Riders on the Storm

An opportunity, when it presents itself, to acknowledge the herculean efforts of supply chain workers over the last few years best not be passed up.

It takes rare fortitude to work long hours in a high-pressure job. To do that same job for several years, seemingly under siege, through what must have felt like a constant deluge of inventory takes an exceptional kind of soul.

Some 1200 of these souls were informed by their employer just last month that the same job, the one they turned up for through lockdowns and social distancing and border closures and daily testing for the better part of two years, no longer exists.

For the employees of Scott’s Refrigerated Logistics, who were part of the vanguard charged with keeping our supermarket shelves stocked when shortages of essential goods across the nation were a very real and present concern, such an ending would be no less consoling having finally made it to the other side of all that.

Judging by the heartfelt response of the wider community to the news Australia’s biggest refrigerated commercial carrier, had gone into administration, and then, without having found a buyer, liquidation, their efforts have, at least, not been in vain.

CEO Nick Capp said it marked a devastating event for the cold chain industry but also, most importantly, for the people that made Scott’s Refrigerated Logistics what it was.

“The team did not deserve this ending.
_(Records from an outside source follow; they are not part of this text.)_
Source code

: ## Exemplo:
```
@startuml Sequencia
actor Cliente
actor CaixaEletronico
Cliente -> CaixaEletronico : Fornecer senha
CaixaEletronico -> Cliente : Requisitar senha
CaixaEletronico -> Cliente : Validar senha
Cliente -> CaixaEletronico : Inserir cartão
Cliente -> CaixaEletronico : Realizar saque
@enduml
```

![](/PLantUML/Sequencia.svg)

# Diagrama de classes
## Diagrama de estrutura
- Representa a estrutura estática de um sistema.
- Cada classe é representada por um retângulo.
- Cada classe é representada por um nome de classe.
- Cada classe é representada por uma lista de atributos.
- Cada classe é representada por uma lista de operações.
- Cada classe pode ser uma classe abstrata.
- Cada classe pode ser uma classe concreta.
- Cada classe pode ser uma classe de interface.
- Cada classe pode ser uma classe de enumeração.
As a broad comms to our peers in the industry and beyond, I would recommend you work aggressively to capture the Scott’s talent seeking new opportunities on this platform,” he said in a statement on LinkedIn that has garnered overwhelming support from industry.

“I would love to reference their contribution to the business and the character and values they brought to their jobs every day.”

Endorsements don’t come any better. To have endured the dark days of COVID policy and the tidal effect it had on ordaining additional barriers on industry, as it dragged on like fingers down a chalkboard, remains an achievement not just worthy of tribute.

It’s a legacy deserving of national recognition. Let it be so.

Ernst Jünger wrote the book on crisis management.

That book is the remarkable memoir, Storm of Steel. In it he notes, “In war you learn your lessons, and they stay learned, but the tuition fees are high.”

It might not have been war, as many a divisive political figure likened it, but COVID or at least the analogy for a great many businesses waking with its hangover, isn’t any less true, no matter how you soft-pedal it.

Industry, for the most part, has rallied around the people at Scott’s. Media too.

For those paying off mortgages, as interest rates continue their steady climb, it’s likely of little comfort.

No time is a good time to lose a job.

There’s confidence, however, in the labour market that many of these people will be swiftly absorbed by competitors and adjacent companies desperate for talent.

Border Express, Linfox and other major carriers, have already expressed interest in taking on many of the redundant Scott’s staff.

Let’s hope it’s a quick process.

If road transport does one thing well, perhaps, above all others, it’s providing the means of a rapid response to overcome sudden, disruptive challenges.